Tanto quilombo por medio granby
Obviamente, todas estas ideas maléficas eran contrarrestadas por el accionar de Link, quien lejos de ser el niño aventurero que viéramos en los juegos acá era más bien un adolescente calentón que se vestía de héroe para robarle un beso a Zelda, objetivo que nunca lograba cumplir. La princesa, por su parte, era una desgraciada conchuda que se hacía la indefensa al principio pero que finalmente, con la ayuda de un arco, ayudaba a Link a vencer a Ganon, dejándolo siempre con la pava híper caliente al pobre muchacho.
De hecho, como si se tratara de un pollerudo, Zelda lo bardeaba constantemente, a lo que Link respondía con la triste frase que inmortalizó esta patética serie animada: "Discuuulpme princesa".

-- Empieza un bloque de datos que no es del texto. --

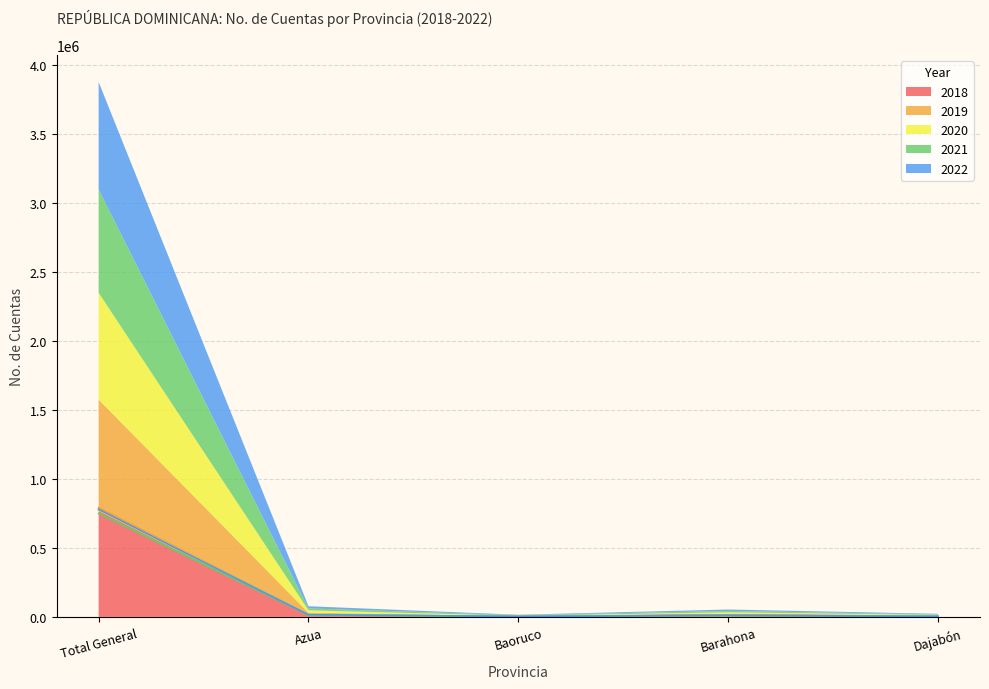

What is the greatest value displayed?

791959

A pesar de ser una serie pobremente escrita, con guiones repetitivos y súper previsibles, encuentro rescatable de este programa la manera el intento que se hizo por retratar muchos de los elementos que viéramos en los dos primeros juegos de Zelda, como la ropa, las armas y las diversas habilidades de Link. Pero, desafortunadamente, esto también se terminaba quedando un poco a mitad de camino gracias a que la animación empleada era bastante chota y el diseño de algunos personajes era de lo peor. El premio máximo en este rubro se lo lleva Ganon, quien parece un tipo que se puso una máscara de carnaval con forma de chancho o jabalí

¿Acá era el casting para los Thundercats?
Recuerdo haber visto los algunos capítulos sueltos de Zelda, a mediados de los noventa cuando fue emitida por cable, no me acuerdo en este momento si fue Cablín u otro canal para chicos. Para ese entonces, ya había conocido bastante a esta saga, por lo que me llevé una grandísima decepción al ver esta desafortunada serie animada. Lo mismo me pasó, y les debe haber pasado a muchos, con el paupérrimo dibujito de Mario, el cual nuestro querido editor extrañamente ama, (siento lastima por él, snif, snif).

Pero, desafortunadamente, todavía no terminé de hablar de las patéticas aventuras animadas de Nintendo. Todavía nos queda una última y horrenda parada. Nos vemos dentro de 7 días, cuando los sumerja en el infernal mundo de Captain N.

Al día de hoy, Damian Silberstein sigue sin comprender como Morgado lograba que las cosas caigan para arriba. Seguí su instinto infantil en su twitter.

1 comments:

Emiliano Arcangelo dijo...

Habia visto algunos capitulos de esta serie en ingles, una cagada, la vos de link es insufrible, sobre todo cuando dice "Excusemeeeee Priiiiinces".